Hulileh’s own vision is equally ambitious—if not utopian. He imagines a post-Hamas Gaza flooded with 600 to 1,000 aid trucks a day, 4–5 open commercial crossings, restored law and order, and a sweeping $53 billion rebuilding program funded by Gulf monarchies and the West. Crucially, he insists the governing authority must be “neither the PA nor Hamas”—a third path that would, in practice, answer to Washington, Riyadh, and Cairo.


Why Now? The Washington Factor

The scheme began quietly in the waning days of the Biden presidency but accelerated after Donald Trump’s return to the White House. According to Hulileh, the U.S. is signaling—for the first time—that it’s ready to talk about ending the war outright, not just negotiating temporary ceasefires. Trump’s special envoy, Steve Witkoff, has reportedly told hostage families that the administration’s goal is “all-or-nothing—end the war and bring all the hostages home at once.”

That shift, combined with Israel’s recent Cabinet rejection of a full military takeover of Gaza, suggests the pieces are being moved into place for a post-war governance arrangement—whether Hamas likes it or not.


The Big Question: Who Really Benefits?

For Ben-Menashe, the answer is clear. “It’s good for the Jews,” he bluntly told Shomrim, implying that a U.S.- and Gulf-backed Palestinian figure could stabilize Gaza without forcing Israel into a politically toxic handover to the Palestinian Authority.

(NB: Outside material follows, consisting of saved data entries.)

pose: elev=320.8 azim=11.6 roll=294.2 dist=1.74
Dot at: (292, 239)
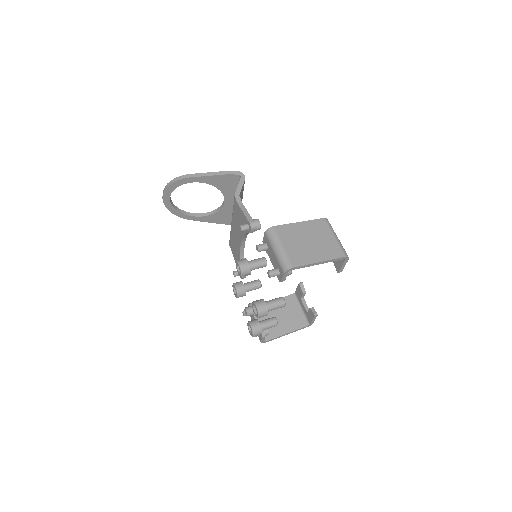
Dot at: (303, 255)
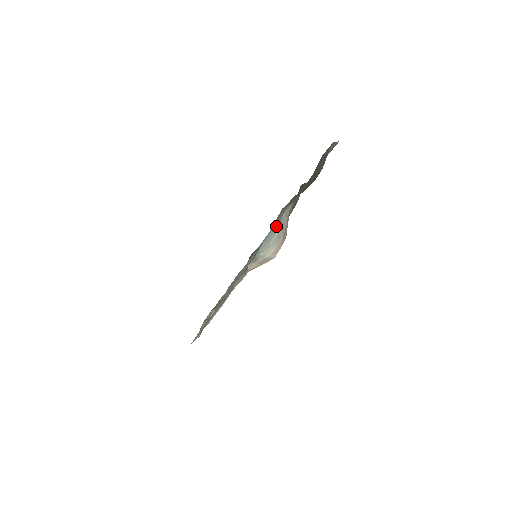
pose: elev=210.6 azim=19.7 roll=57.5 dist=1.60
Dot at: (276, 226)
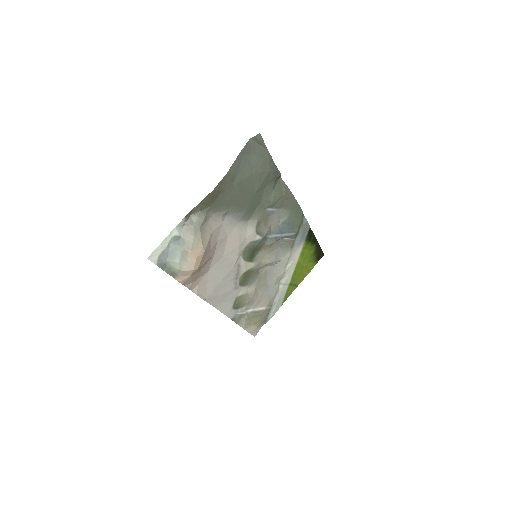
Dot at: (173, 244)
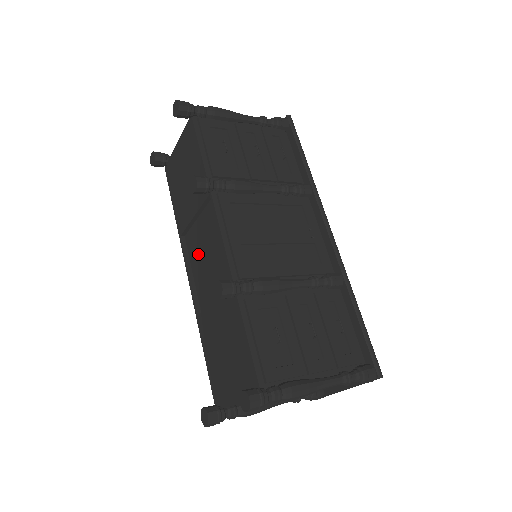
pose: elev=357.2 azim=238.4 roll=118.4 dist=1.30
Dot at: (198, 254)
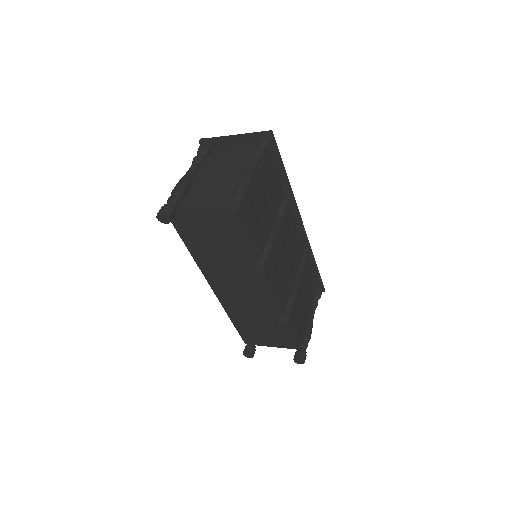
Dot at: (226, 280)
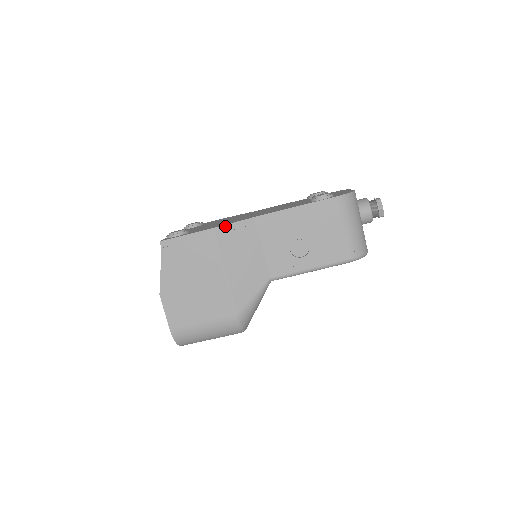
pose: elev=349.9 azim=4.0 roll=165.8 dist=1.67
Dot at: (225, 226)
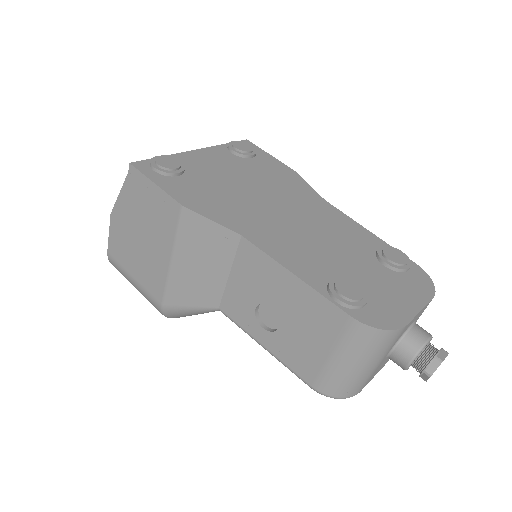
Dot at: (198, 215)
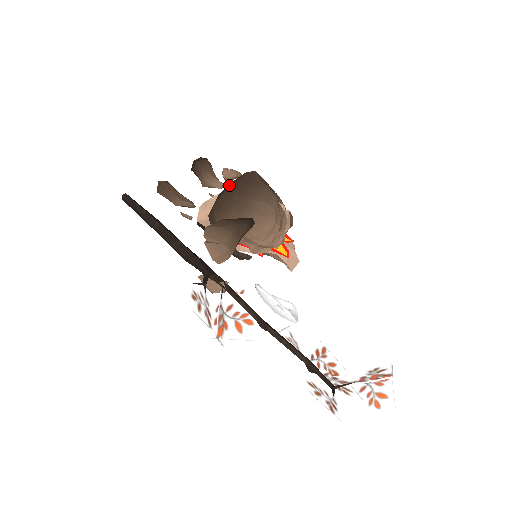
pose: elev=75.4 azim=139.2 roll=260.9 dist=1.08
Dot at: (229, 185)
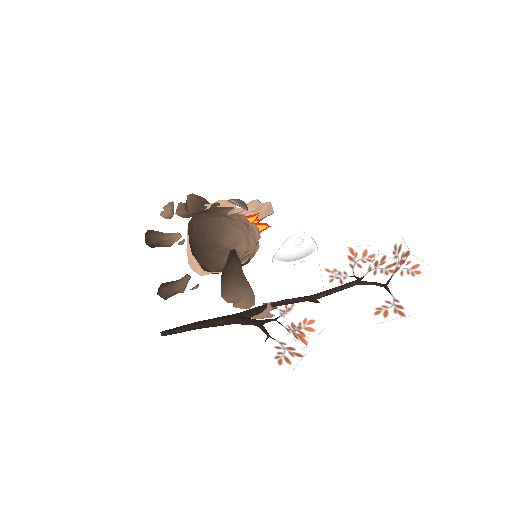
Dot at: (190, 244)
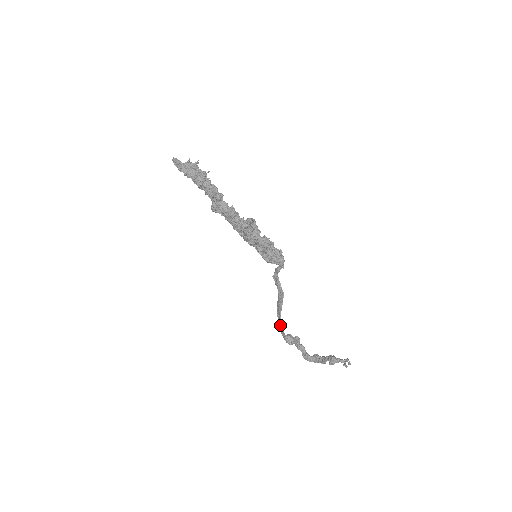
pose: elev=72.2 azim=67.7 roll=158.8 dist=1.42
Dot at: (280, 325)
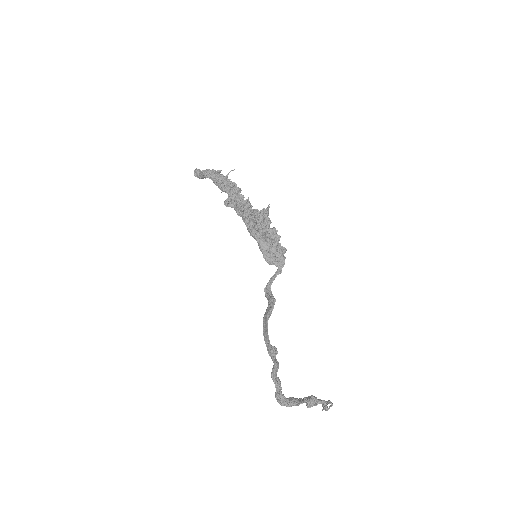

For Hulileh, the prize is nothing less than rebuilding Gaza from the ground up—with himself as “project manager” of the largest reconstruction effort in Palestinian history.

For Washington, Cairo, Riyadh, and Doha, it’s a way to keep Gaza from slipping back into Hamas’s grip while carving out lucrative infrastructure and energy deals.


The Silence Speaks Volumes

Officially, none of the governments involved will confirm the plan. Unofficially, the lobbying contracts, the Gulf meetings, and the sudden change in U.S. tone all point to the same reality: Post-war Gaza is already being designed—just not at the negotiating table everyone’s watching.

And if the plan succeeds, Gaza may emerge not as a sovereign Palestinian territory, nor as an Israeli-occupied zone, but as something new entirely: an Arab League protectorate with an American guarantee—and Samir Hulileh in the governor’s chair.